#### GOAL OF THE EXERCISE:
Your task is to copy every line of the records below that contains "along".

Items from a dataset
################

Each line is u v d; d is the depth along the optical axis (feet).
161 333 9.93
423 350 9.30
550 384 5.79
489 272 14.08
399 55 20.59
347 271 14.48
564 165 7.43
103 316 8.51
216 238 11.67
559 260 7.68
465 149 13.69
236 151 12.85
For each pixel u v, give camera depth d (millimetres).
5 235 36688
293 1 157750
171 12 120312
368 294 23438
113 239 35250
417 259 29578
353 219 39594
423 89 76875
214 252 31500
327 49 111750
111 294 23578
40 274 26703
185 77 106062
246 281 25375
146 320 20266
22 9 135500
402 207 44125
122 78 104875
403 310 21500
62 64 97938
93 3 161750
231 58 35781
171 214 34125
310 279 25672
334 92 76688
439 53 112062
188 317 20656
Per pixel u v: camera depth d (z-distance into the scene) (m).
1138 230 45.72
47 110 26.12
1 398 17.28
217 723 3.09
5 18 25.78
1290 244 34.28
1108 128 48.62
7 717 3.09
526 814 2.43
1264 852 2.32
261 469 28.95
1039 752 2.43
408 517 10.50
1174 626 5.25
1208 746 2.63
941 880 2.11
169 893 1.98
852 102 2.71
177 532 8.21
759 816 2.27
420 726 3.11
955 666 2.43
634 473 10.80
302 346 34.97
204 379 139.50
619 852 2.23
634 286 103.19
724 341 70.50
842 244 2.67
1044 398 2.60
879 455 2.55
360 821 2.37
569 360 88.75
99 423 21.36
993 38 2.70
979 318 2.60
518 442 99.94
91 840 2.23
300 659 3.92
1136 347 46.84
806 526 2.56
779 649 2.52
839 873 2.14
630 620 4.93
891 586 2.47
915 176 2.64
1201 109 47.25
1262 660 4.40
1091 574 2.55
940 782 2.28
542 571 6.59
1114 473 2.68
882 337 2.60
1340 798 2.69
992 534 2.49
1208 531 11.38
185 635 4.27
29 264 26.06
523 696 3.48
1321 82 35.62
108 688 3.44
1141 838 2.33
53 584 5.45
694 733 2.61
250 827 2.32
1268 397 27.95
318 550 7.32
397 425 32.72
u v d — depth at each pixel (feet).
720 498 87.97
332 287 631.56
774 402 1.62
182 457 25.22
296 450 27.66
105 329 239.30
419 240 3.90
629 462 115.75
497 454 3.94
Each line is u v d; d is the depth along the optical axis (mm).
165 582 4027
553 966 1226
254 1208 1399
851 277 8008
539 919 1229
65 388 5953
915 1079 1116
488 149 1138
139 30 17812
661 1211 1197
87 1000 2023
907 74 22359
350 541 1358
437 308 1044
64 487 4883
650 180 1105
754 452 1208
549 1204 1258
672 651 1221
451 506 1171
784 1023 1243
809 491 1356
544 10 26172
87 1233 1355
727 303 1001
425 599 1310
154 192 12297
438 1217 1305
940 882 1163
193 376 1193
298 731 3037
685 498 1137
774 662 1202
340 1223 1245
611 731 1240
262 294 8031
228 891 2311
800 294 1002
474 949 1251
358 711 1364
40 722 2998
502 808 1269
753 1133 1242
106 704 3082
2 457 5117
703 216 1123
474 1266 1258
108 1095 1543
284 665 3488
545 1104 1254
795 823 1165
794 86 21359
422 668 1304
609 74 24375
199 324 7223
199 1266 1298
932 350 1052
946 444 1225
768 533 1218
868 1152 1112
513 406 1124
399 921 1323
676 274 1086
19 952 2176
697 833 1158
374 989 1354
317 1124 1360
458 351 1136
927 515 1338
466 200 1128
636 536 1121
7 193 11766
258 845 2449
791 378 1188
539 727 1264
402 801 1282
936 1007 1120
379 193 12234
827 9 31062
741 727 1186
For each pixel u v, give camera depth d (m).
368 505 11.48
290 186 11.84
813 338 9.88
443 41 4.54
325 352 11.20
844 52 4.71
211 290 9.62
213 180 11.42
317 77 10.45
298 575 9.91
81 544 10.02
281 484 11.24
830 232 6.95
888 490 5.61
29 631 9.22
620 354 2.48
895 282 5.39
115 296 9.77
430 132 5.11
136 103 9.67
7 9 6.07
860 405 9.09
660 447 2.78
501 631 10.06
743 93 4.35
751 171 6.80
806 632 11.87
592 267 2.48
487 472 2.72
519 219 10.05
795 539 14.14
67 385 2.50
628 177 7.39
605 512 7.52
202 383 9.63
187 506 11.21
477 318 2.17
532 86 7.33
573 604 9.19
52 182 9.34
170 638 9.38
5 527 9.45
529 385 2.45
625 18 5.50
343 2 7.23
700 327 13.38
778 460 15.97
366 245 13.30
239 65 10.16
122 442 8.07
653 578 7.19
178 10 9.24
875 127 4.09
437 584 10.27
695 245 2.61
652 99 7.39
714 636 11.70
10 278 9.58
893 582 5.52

################

#### SOLUTION FOR THIS TASK:
Each line is u v d; d is the depth along the optical axis (feet).
Each line is u v d; d is the depth along the optical axis (mm).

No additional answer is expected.